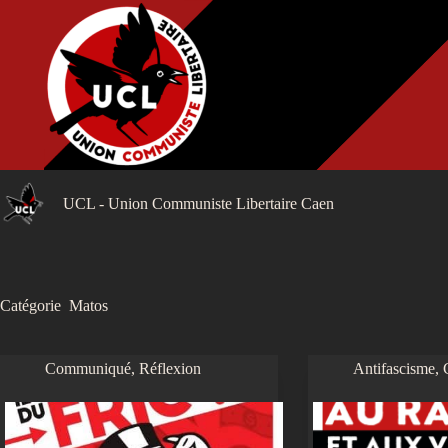
Passer
au
contenu
UCL - Union Communiste Libertaire Caen
Catégorie
Matos
Communiqué
,
Réflexion
Antifascisme
,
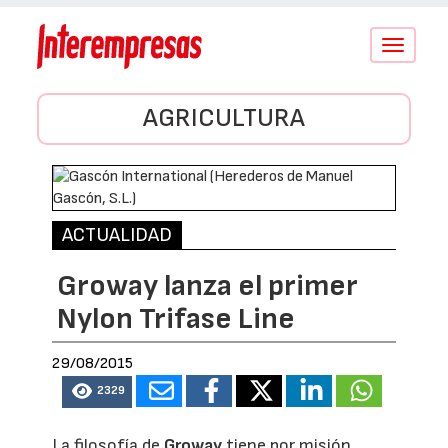
Conmutar
navegació
AGRICULTURA
ACTUALIDAD
Groway lanza el primer
Nylon Trifase Line
29/08/2015
2329
La filosofía de
Groway
tiene por misión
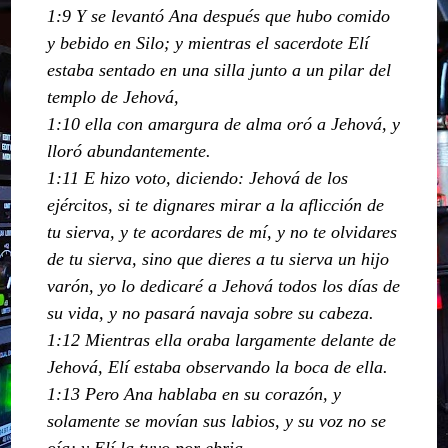
1:9 Y se levantó Ana después que hubo comido
y bebido en Silo; y mientras el sacerdote Elí
estaba sentado en una silla junto a un pilar del
templo de Jehová,
1:10 ella con amargura de alma oró a Jehová, y
lloró abundantemente.
1:11 E hizo voto, diciendo: Jehová de los
ejércitos, si te dignares mirar a la aflicción de
tu sierva, y te acordares de mí, y no te olvidares
de tu sierva, sino que dieres a tu sierva un hijo
varón, yo lo dedicaré a Jehová todos los días de
su vida, y no pasará navaja sobre su cabeza.
1:12 Mientras ella oraba largamente delante de
Jehová, Elí estaba observando la boca de ella.
1:13 Pero Ana hablaba en su corazón, y
solamente se movían sus labios, y su voz no se
oía; y Elí la tuvo por ebria.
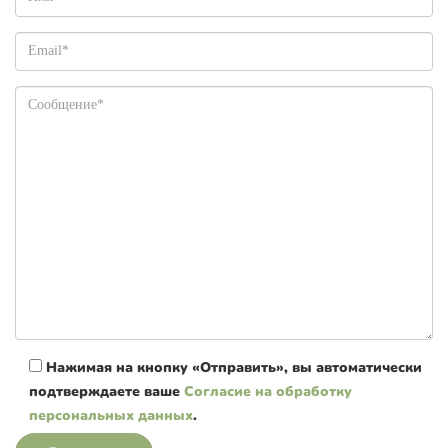
Нажимая на кнопку «Отправить», вы автоматически
подтверждаете ваше
Согласие на обработку
персональных данных
.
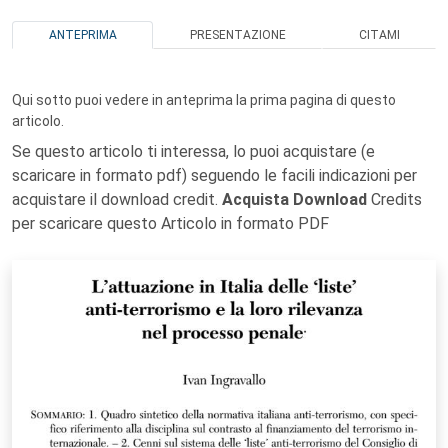
ANTEPRIMA
PRESENTAZIONE
CITAMI
Qui sotto puoi vedere in anteprima la prima pagina di questo
articolo.
Se questo articolo ti interessa, lo puoi acquistare (e
scaricare in formato pdf) seguendo le facili indicazioni per
acquistare il download credit.
Acquista Download
Credits
per scaricare questo Articolo in formato PDF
-- -- --
Task directions: Reproduce the text of every item above line for line, with no changes, and leave the pictures out of your answer.

Answer box:
Passer
au
contenu
UCL - Union Communiste Libertaire Caen
Catégorie
Matos
Communiqué
,
Réflexion
Antifascisme
,
Conmutar
navegació
AGRICULTURA
ACTUALIDAD
Groway lanza el primer
Nylon Trifase Line
29/08/2015
2329
La filosofía de
Groway
tiene por misión
1:9 Y se levantó Ana después que hubo comido
y bebido en Silo; y mientras el sacerdote Elí
estaba sentado en una silla junto a un pilar del
templo de Jehová,
1:10 ella con amargura de alma oró a Jehová, y
lloró abundantemente.
1:11 E hizo voto, diciendo: Jehová de los
ejércitos, si te dignares mirar a la aflicción de
tu sierva, y te acordares de mí, y no te olvidares
de tu sierva, sino que dieres a tu sierva un hijo
varón, yo lo dedicaré a Jehová todos los días de
su vida, y no pasará navaja sobre su cabeza.
1:12 Mientras ella oraba largamente delante de
Jehová, Elí estaba observando la boca de ella.
1:13 Pero Ana hablaba en su corazón, y
solamente se movían sus labios, y su voz no se
oía; y Elí la tuvo por ebria.
Нажимая на кнопку «Отправить», вы автоматически
подтверждаете ваше
Согласие на обработку
персональных данных
.
ANTEPRIMA
PRESENTAZIONE
CITAMI
Qui sotto puoi vedere in anteprima la prima pagina di questo
articolo.
Se questo articolo ti interessa, lo puoi acquistare (e
scaricare in formato pdf) seguendo le facili indicazioni per
acquistare il download credit.
Acquista Download
Credits
per scaricare questo Articolo in formato PDF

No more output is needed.